The foreman went ahead with the job and soon there was an explosion; the dam had given way. The rain lasted all day; the farm seemed about to be buried under an avalanche of dark clouds. The deluge shook the coffee trees and the red beans fell to the ground as if raked by a steel comb. Lorenzo and Abby ate lunch and went to their room to take a nap; there was nothing else do in that kind of weather. By three it was as dark as if it were six in the evening. They were still resting in bed and Orencio was sitting on the balcony poring over his account books when the foreman came up the stairs and mistook Orencio for Lorenzo. “The job’s done; pay me now,” he said. But Orencio didn’t know what the foreman was talking about. “You were only doing your duty,” he said. “We could have waited until tomorrow and wouldn’t have had to pay you extra.”

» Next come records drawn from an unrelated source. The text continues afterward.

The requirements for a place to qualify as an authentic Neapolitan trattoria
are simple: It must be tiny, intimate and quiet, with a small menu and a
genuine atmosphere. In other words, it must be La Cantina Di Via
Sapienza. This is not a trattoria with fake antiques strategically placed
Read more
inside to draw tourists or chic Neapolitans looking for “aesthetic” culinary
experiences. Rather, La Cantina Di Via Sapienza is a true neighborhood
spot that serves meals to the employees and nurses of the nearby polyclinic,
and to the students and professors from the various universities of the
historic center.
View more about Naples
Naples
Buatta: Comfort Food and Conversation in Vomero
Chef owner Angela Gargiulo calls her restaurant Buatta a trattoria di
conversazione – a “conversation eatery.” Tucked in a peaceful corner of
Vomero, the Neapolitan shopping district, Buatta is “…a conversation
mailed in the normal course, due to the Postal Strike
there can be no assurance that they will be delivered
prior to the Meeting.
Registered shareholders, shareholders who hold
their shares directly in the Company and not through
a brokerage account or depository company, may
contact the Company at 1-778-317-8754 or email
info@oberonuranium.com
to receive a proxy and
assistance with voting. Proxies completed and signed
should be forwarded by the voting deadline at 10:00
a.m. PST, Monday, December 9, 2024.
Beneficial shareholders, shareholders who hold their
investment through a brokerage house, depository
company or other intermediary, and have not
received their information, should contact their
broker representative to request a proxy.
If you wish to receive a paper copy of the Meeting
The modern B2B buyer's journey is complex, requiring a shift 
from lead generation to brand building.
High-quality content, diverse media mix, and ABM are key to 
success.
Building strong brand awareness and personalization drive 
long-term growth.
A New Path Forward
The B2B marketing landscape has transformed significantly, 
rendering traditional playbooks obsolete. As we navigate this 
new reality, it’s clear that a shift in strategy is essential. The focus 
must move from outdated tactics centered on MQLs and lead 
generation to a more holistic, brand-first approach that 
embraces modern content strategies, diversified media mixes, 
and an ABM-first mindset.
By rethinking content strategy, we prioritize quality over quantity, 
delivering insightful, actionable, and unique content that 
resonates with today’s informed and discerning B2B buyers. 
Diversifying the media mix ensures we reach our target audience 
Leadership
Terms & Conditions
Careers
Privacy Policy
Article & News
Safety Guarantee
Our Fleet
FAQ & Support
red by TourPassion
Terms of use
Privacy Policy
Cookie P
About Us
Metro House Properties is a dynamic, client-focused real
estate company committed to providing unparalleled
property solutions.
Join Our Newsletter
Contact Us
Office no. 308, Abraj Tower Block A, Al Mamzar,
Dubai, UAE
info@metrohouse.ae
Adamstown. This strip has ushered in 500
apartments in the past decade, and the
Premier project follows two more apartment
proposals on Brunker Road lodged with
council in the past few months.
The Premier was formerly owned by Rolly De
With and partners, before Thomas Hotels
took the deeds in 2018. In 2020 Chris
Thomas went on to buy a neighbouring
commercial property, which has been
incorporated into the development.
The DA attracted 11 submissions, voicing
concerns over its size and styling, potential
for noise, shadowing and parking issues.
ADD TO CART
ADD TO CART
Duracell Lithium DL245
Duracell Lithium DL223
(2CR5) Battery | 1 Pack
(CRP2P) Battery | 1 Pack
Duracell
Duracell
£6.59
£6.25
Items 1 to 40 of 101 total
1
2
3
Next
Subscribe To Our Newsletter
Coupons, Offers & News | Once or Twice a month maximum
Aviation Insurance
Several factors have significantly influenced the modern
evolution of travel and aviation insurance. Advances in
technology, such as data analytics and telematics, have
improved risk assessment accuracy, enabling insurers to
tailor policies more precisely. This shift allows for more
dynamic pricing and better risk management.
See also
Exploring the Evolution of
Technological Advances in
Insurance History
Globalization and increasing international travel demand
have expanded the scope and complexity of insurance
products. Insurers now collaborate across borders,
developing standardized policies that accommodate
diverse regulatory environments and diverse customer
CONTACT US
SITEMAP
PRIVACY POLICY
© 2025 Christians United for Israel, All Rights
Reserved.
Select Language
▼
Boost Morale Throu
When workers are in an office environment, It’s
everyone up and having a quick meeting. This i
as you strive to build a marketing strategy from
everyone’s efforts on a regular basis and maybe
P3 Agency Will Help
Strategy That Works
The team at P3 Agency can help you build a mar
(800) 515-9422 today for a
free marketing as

The foreman left in a rage. He stayed up all night drinking rum and went back to the house the next morning with his sharpened machete in his hand. He stepped out on the balcony; it had stopped raining, and Abby and Lorenzo were having breakfast. Lorenzo smiled at the overseer when he saw him come near and went to take out his wallet from his jacket to pay him. But the machete flew by and hit Lorenzo on the side of the head. Abby was sitting next to him, pouring a cup of coffee, and the crimson jet left a wide arch on her skirt and spattered the soft mound of her belly. For a few seconds that seemed like an eternity, she saw what she saw and heard what she heard without understanding any of it. Then a long, woeful cry rent the silence of the magnificent woods around them.